Closed matteobettini closed 5 months ago
To me DDPG is the continuous version of DQN (IIRC this is how it was presented to the community). I guess we can make it possible to use GumbelSoftax or other hacks but I've rarely seen any of these tricks truly work in real settings (don't quote me on this I could be wrong). Is there something fundamentally different with DDPG with these sort of things and regular DDPG that would require a new class?
Closing as non actionable. Happy to reopen if we can identify action items.
I think the main value-add here is that we found in the BenchMARL repository, IDDPG and MADDPG tend to perform best out of all algorithms.
However, these algorithms currently don't work for discrete action spaces, which would be nice (specifically meltingpot environments).

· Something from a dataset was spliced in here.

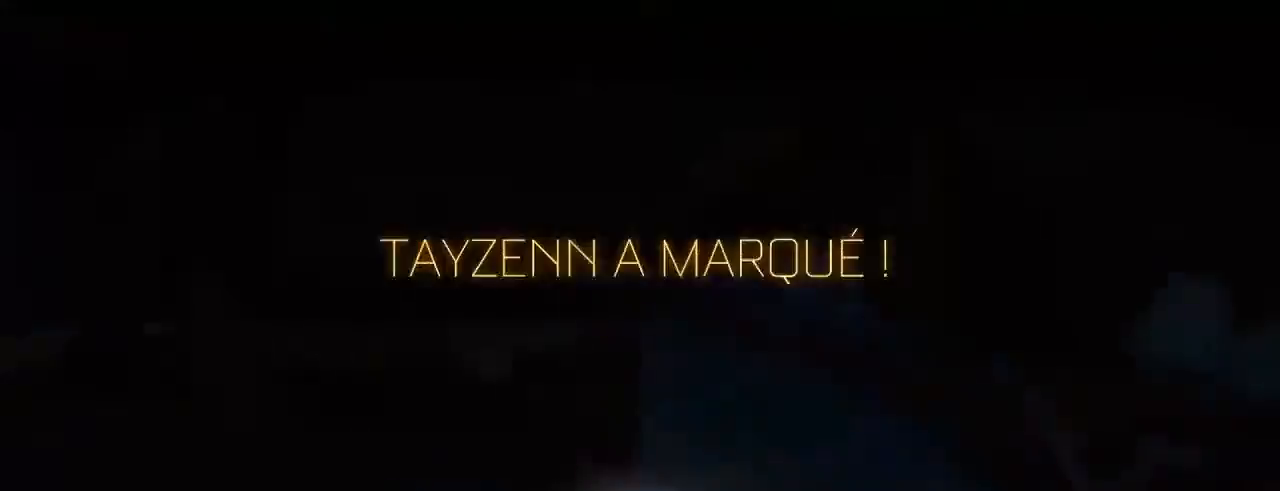
{"buttons": ["SELECT"], "left_stick": "center", "right_stick": "center", "events": [[500, "SELECT", "down"]]}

It also seems that the original MADDPG work did a similar gumbel-softmax trick.
https://www.reddit.com/r/reinforcementlearning/comments/g5cjzh/ddpg_for_discrete_actions/
I'm not against anything, I just need an actionable. What's the bug? Where do things break? What did you try but didn't behave as expected?
Since there is a version of SAC for discrete actions https://github.com/pytorch/rl/blob/2461eb20d21b79a410e01aed71c26b77712a30d8/torchrl/objectives/sac.py#L792 I was wondering what would be the process to enable a version of DDPG with discrete actions.
Since the two algorithms are simular my guess is that it should be similar? Another possibility is to emulate continuous actions using the GumbelSoftmax estimator (https://arxiv.org/abs/1611.01144).
cc @ezhang7423